Currently, 2500 tonnes of sludge and 2500 tonnes of floating waste in recovered from the two drains annually and ends up at landfills. Of this, the majority is organic waste and has the potential of being composted. Additionally, diverting the mixed dry waste from the drain into recycling value chains can generate economic benefit and incentive for communities while reducing burden on landfills and pressure on our natural resources. In addition to this scientific model for collecting and processing waste, Su-Dhara is working closely with community members to raise awareness and build capacity to reduce, reuse and recycle waste in the area.



(Pics- Focus Group Discussion, 52 cusec)

The two drains pass through nine wards in the Baburpur and Gokulpur localities of Delhi, home to approximately 6.5 lakh people. We are engaging in a sustained community-focused behaviour change process to ascertain the issues and needs of the community, then design and develop responsive interventions. As one of the first steps in engagement, we conducted several Focus Group Discussions (FGDs) with the community and other stakeholders providing us with valuable insights of the waste management system and the issues with it, along with the needs of the community. The name of the project, Su-Dhara, was also co-created with the community through these FGDs. We will also be carrying out an extensive household survey in order to understand the community’s behaviour towards waste management to help us arrive at solutions and interventions that can bring about sustained behaviour change.

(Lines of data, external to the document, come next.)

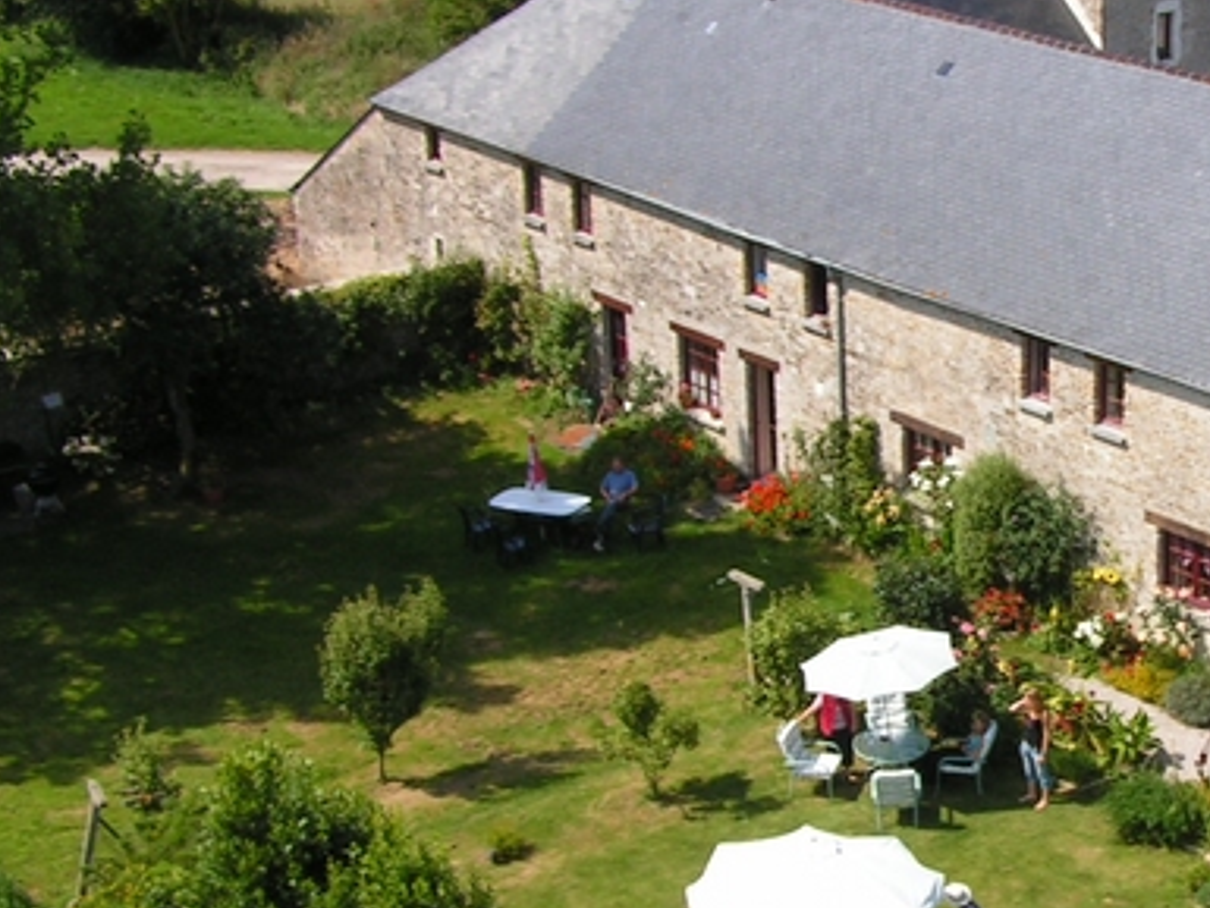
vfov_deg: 18.7
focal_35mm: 79
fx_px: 2762
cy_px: 506
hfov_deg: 23.5
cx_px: 1251
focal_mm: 6.3
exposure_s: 1/250
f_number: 5.6
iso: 50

(Pic- Dusshera Graphic for Su-Dhara Launch)

On the occasion of Dusshera this year, the project and its brand identity were launched at a local mela in the Baburpur area. At this mela, the Su-Dhara team engaged with nearly three thousand people through different activities. The event began with a small introduction to the project by our Vertiver COO Swapan followed by an engrossing Nukkad Natak. The play dealt with the themes of waste segregation, recycling, composting, health impacts of dumping waste into the canal and the importance of community efforts for rehabilitation of the 52-Cusec Canal, and riveted both children and adults with catchy songs and slogans.



Project partners EDMC were also present at this event and an official from the sanitation department gave a short speech highlighting the importance of community involvement for the success of the project. He also discussed the health hazards associated with the waste present in the drain. The project also received community support and President of a local RWA that has worked extensively on waste management in the locality spoke on the occasion. He encouraged community members to become responsible citizens who ensure cleanliness in their surroundings and asked those living near the drain to support the project.
The most engaging aspect of the evening was the ‘Su-dhara doot’. This mascot was developed as a representation of the project and the cut-out of this character was placed at the entrance of the mela as a photo opportunity. People actively engaged with this and embraced the brand identity of the project. Throughout the evening, both kids and adults identified themselves with the idea of being the cleanliness champion of their area and took pictures of themselves at the Photo OP zone.



Over the two years of this project, we hope that our efforts will connect the communities around the drain in
collective awareness and interventions through activities that involve the youth, households, local businesses and various other stakeholders into a sustained behaviour change model, transforming the neighbourhood and the drains.